Выбрать главу

Если бы мы попытались определить пафос поэзии Антокольского, вернее всего было бы сказать, что это пафос ищущей мысли, которая не довольствуется готовыми решениями, а стремится извлечь на свет и понять то, что скрыто от обычного глаза. Научная поэзия? Может быть, но совсем не в том смысле, в каком понимал ее Брюсов. Не холодная, хотя и блестящая, поэтизация достижений науки, а напряженные поиски истины, благоговейное отношение к человеческой мысли, стремление познать мир с тем, чтобы его переделать.

Такова едва ли не высшая точка продолжающейся четвертой поэтической жизни Павла Антокольского.

Забыл, чем был, не разгадал, чем буду, Не слишком верю в каменного Будду С бессмысленно-двусмысленной улыбкой. Но был и буду парусом и скрипкой, И вольтажом любого напряженья, И дальным рубежом воображенья...

Так пишет Антокольский в книге «Четвертое измерение». Такова поэтическая программа, которой он следовал всю жизнь и остается верен поныне.

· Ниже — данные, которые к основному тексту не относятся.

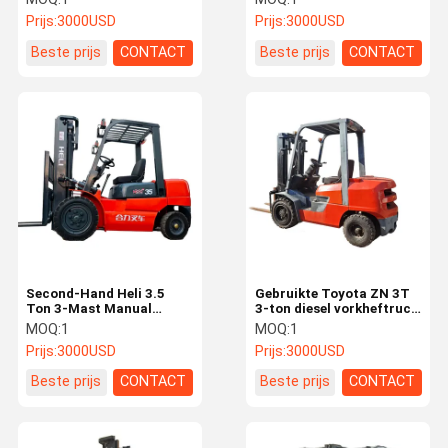
Robust Performance for
Heavy-Duty Steel Build
Prijs:
3000USD
Prijs:
3000USD
Warehouse and Logistics
for Demanding
Operations
Environments
Beste prijs
CONTACT
Beste prijs
CONTACT
Second-Hand Heli 3.5
Gebruikte Toyota ZN 3T
Ton 3-Mast Manual
3-ton diesel vorkheftruck
Forklift, High-Strength
- een bewezen werkpaard
MOQ:
1
MOQ:
1
Steel Frame, Orange
voor industriële sterkte
Prijs:
3000USD
Prijs:
3000USD
Color, Perfect for Heavy-
en betrouwbaarheid
Duty Material Handling in
Beste prijs
CONTACT
Beste prijs
CONTACT
Industrial and Logistics
Environments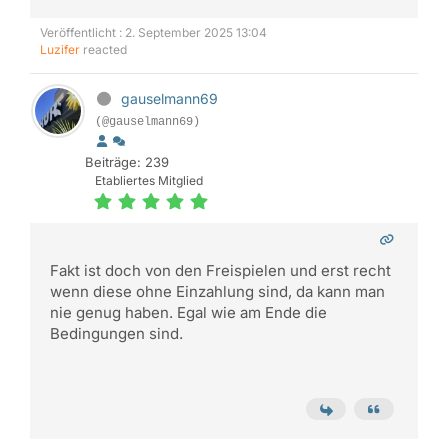
Veröffentlicht : 2. September 2025 13:04
Luzifer
reacted
gauselmann69
(@gauselmann69)
Beiträge: 239
Etabliertes Mitglied
Fakt ist doch von den Freispielen und erst recht
wenn diese ohne Einzahlung sind, da kann man
nie genug haben. Egal wie am Ende die
Bedingungen sind.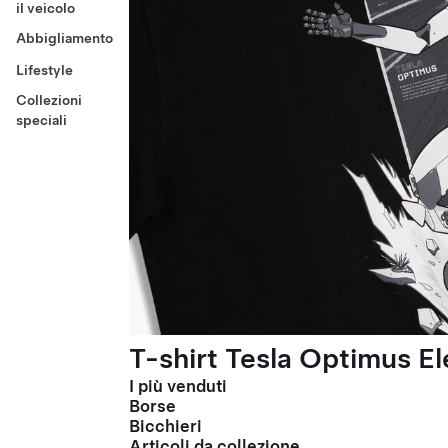
il veicolo
Abbigliamento
Lifestyle
Collezioni
speciali
T-shirt Tesla Optimus El
I più venduti
Borse
Bicchieri
Articoli da collezione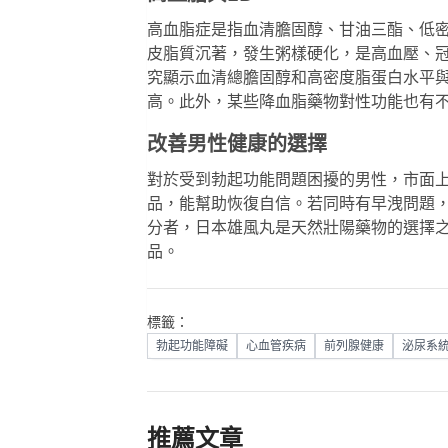
高血脂症是指血清膽固醇、甘油三酯、低
皮脂質沉著，發生粥樣硬化，是高血壓、冠
究顯示血清總膽固醇和高密度脂蛋白水平與
高。此外，某些降血脂藥物對性功能也有
改善男性健康的選擇
對於受到勃起功能問題困擾的男性，市面
品，能幫助恢復自信。若同時有早洩問題
分者，
日本雄風丸
是天然壯陽藥物的選擇
品。
標籤：
勃起功能障礙
心血管疾病
前列腺健康
泌尿系
推薦文章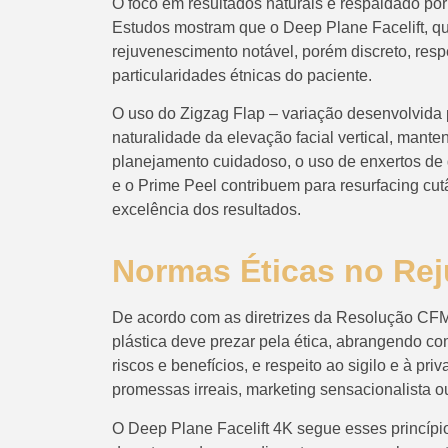
O foco em resultados naturais é respaldado por l
Estudos mostram que o Deep Plane Facelift, qu
rejuvenescimento notável, porém discreto, respe
particularidades étnicas do paciente.
O uso do Zigzag Flap – variação desenvolvida p
naturalidade da elevação facial vertical, manten
planejamento cuidadoso, o uso de enxertos de 
e o Prime Peel contribuem para resurfacing cut
excelência dos resultados.
Normas Éticas no Rej
De acordo com as diretrizes da Resolução CFM 
plástica deve prezar pela ética, abrangendo c
riscos e benefícios, e respeito ao sigilo e à p
promessas irreais, marketing sensacionalista 
O Deep Plane Facelift 4K segue esses princípi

В течение полувека паруса его поэзии полны ветром Истории. За пятьдесят лет — и каких лет! — неузнаваемо изменилась жизнь, окружающая поэта, изменились и его стихи, прошедшие через все перевалы эпохи. Неизменным осталось только одно — высокое служение духу Творчества, высшим выражением которого всегда были для поэта революционные свершения народа, борющегося за новую жизнь на земле. Судьба народа была судьбой поэта, все испытания, выпавшие на долю народа, были и его испытаниями.

Оглядываясь на прожитые им три поэтические жизни и продолжая свою четвертую — может быть, самую напряженную — жизнь в поэзии, Антокольский обращается к судьбе с единственной просьбой:

Пускай мой дух, мой зрячий астероид, Чертеж следа горящего построит И срок труда творящего утроит. . . . . . . . . . . . . . . . . . . . . . . . . . . . Все остальное медяка не стоит.

ЗАКЛЮЧЕНИЕ

Когда работа над моим очерком шла к концу и мне оставалось только заключение, я попросил Антокольского прочитать рукопись. Павел Григорьевич сам написал столько великолепных поэтических портретов, что я видел в нем даже не столько героя очерка, сколько одного из признанных мастеров этого жанра.

Прочитав рукопись, Антокольский встретил меня со сконфуженной улыбкой.

— Все-таки мне трудно сказать тебе что-нибудь вразумительное, — начал он. — Да, верно, я легко и даже храбро рисовал портреты других поэтов. Но легкость и храбрость объясняются тем, что это другие поэты, другие люди, с другим лицом, другой жизнью и т. д. А для автопортрета необходимо зеркало. Откуда прикажешь его взять? Разве только в отзывах других людей, правда? В их числе находишься и ты, милостивый государь. Могу сознаться в одном: чем большей симпатией к оригиналу проникнуты такие отзывы, тем (странное дело!), — он тяжело вздохнул, — тем более похожими они мне кажутся. Вот мое, очень нескромное, конечно, суждение по этому поводу. Но, я думаю, так ответил бы каждый писатель, буквально каждый…

Павел Григорьевич сокрушенно развел руками, как бы говоря, что не может больше ничего прибавить.

Вероятно, у меня был расстроенный вид, потому что Антокольский немного подумал и сказал:

— Ладно, оставь рукопись. Я прочту ее еще раз...

Вскоре я получил от него большое письмо. Оно заставило меня вернуться к рукописи, еще раз пройти ее от начала до конца, заново проверить каждое звено моей хроники трудов и дней поэта.

Кто знает, может быть, когда-нибудь это письмо будет опубликовано. Пока скажу только, что оно написано со всем пылом, присущим Антокольскому...

В июле 1966 года Павлу Григорьевичу исполнилось семьдесят лет. Его поэтические заслуги увенчались третьим орденом Трудового Красного Знамени (первые два он получил к пятидесяти- и шестидесятилетию). Однако всякие официальные торжества были отменены: Павел Григорьевич еще не настолько поправился тогда, чтобы на них присутствовать. В торжественный день 1 июля пришлось ограничиться дружеской встречей на Красной Пахре.

Гостей съехалось много. Зоя Константиновна Бажанова приветливо их встречала, но вид у нее был крайне озабоченный: она боялась, как бы праздничная суматоха не повредила юбиляру.

Один из неожиданных гостей, приехавших издалека, — Карло Каладзе — привез из Тбилиси поэму «Сын» в своем переводе на грузинский язык и прочел за столом несколько отрывков из нее.